The goTenna Pro X also offers situational awareness and location tracking capabilities through a digital map interface that provides robust, real-time mission information. Military personnel commonly pair the goTenna Pro X with other tactical execution mobile applications like ATAK, DELTASUITE, and AGENA-LEADER, which gives them an undeniable operational advantage during missions.
TLM: Mobile mesh is often considered difficult to detect, as they use short burst communications that are difficult for adversaries to identify. How can this be useful in anti-terrorism and special operations missions?
Jérôme Souverain: As I mentioned earlier, a mesh network is extremely difficult to detect and penetrate. The answer lies in your question: as long as communications are reliable and secure, a military leader can continue to command and the mission can proceed. For special operations, personnel are often on their own, executing a mission deep inside enemy lines, and cannot rely on immediate reinforcements or backup.
A mesh network has a small ground footprint and facilitates continuous communication and coordination between team members. Therefore, the unit naturally has a tactical advantage over an adversary who is solely relying on a traditional network infrastructure.

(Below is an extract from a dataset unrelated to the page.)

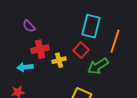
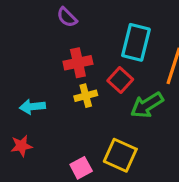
purple semicircle: (29, 26) -> (67, 17), moved
red cross: (40, 49) -> (78, 63), moved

“…there needs to be a reliable communication network that is completely independent from existing infrastructure. It also needs to be difficult to infiltrate, and it must ensure a seamless and successful operation.” – Jérôme Souverain
One aspect of a mesh network that is not highlighted enough is the significant increase in operation security. An operator can trigger an alert on the network in response to even the slightest problem. This alert takes precedence over any ongoing actions, and intervention to assist can be immediate, significantly reducing response times.
TLM: Do you have any anecdotes or examples of how mobile mesh has been used or tested by your customers in the field?
Jérôme Souverain: Out of respect for my customers’ confidentiality, allow me to approach your question from the viewpoint of rescue units only. I do have access to feedback from those customers’ experiences and the conclusion is unanimous: the goTenna Pro X adds value to the execution of operations.
What is particularly interesting is just how imaginative operators can be in the field. How they manage – using this communication platform – to expand and optimize the system’s capabilities. One experience comes to mind: a mission in a dense urban area filled with high-rise buildings. The signal was not optimal; the working distance was therefore reduced. The operators attached a goTenna device to a drone, switched it into relay mode to create a bubble which then increased working distances and improved information exchange.
To maintain connectivity, operators climbed onto the roofs of the tallest buildings and installed goTenna devices along with long-life battery packs, which kept the network running smoothly for three days.
I can also confirm that a military operation was successful thanks to the goTenna Pro X. The mission orders were relayed via the text messaging function in an operational area where there were no traditional, terrestrial networks.